I spent most of the evening by the lake, stretched out on the closed-cell foam pad that supplements my sleeping pad and allows me to make even gravelly lakesides supremely comfortable. A light rain sprinkled on the lake and on me a few times, but neither of us seemed to mind. I read some poetry and studied the map, but mostly just sat around and did nothing, which made the following line in the book of poetry (“Actual Air” by David Berman) especially fitting:
I was in high school
when I realized that not doing anything
was categorically different from deciding to do nothing,
but beauty blew a fuse, the hold music put me in a trance,
and what was black and heading toward me
transported me here like a cow in a comic hurricane.

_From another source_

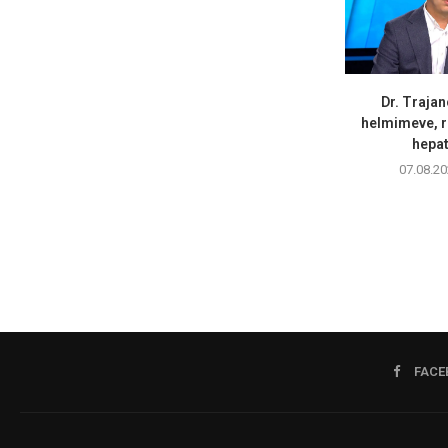
Dr. Trajan
helmimeve, r
hepati
07.08.20
FACE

After the rain had stopped falling and the wind ceased, the lake became a mirrored surface only occasionally interrupted by trout snatching bugs (hopefully mosquitoes) when they dared to touch the water. The lighting created by the clouds and the setting sun provided a charismatic illumination of a beautiful scene that only that most basic human need, hunger, could cause my departure. Reluctantly, I headed back to the food prep area to make my dinner of Pad Thai noodles and jerky. I had some enjoyable conversation with the other campers; in an interesting coincidence one of the other campers was also a librarian. Out of the seven campers, two (including myself) were librarians. Quite the well-represented profession in the backcountry. I turned in to my tent an hour or so earlier than I had the previous night, but heavy winds at time prevented me from getting as restful sleep as I had the previous night.
Despite the less than a solid night’s sleep, I found myself packing up shortly after 7 a.m. and on the trail about an hour later. A storm seemed to be moving in from the west, and a steady wind was at my back as I was hiking out. The section of trail on the way out was steadily downhill and provided some great views up and down the valley. Close-up views of interesting rock formations mixed with aspen groves, meadows, and mountains to keep the hike from earning the term “monotonous”. A large waterfall stood out the most and nearly tempted me to hike down to it, but the storm clouds and increasing wind caused me to focus more on forward progress than on trailside attractions. I made it back to the car before noon and raindrops began to fall as I pulled out of the campground and headed toward the highway. I’m sure I couldn’t have picked a “bad” first backpacking trip in Glacier National Park, but for some reason I feel like I really picked a great one. It had a little bit of everything -- lakes, wildlife, mountain vistas, wildflowers -- that make the park such an amazing place.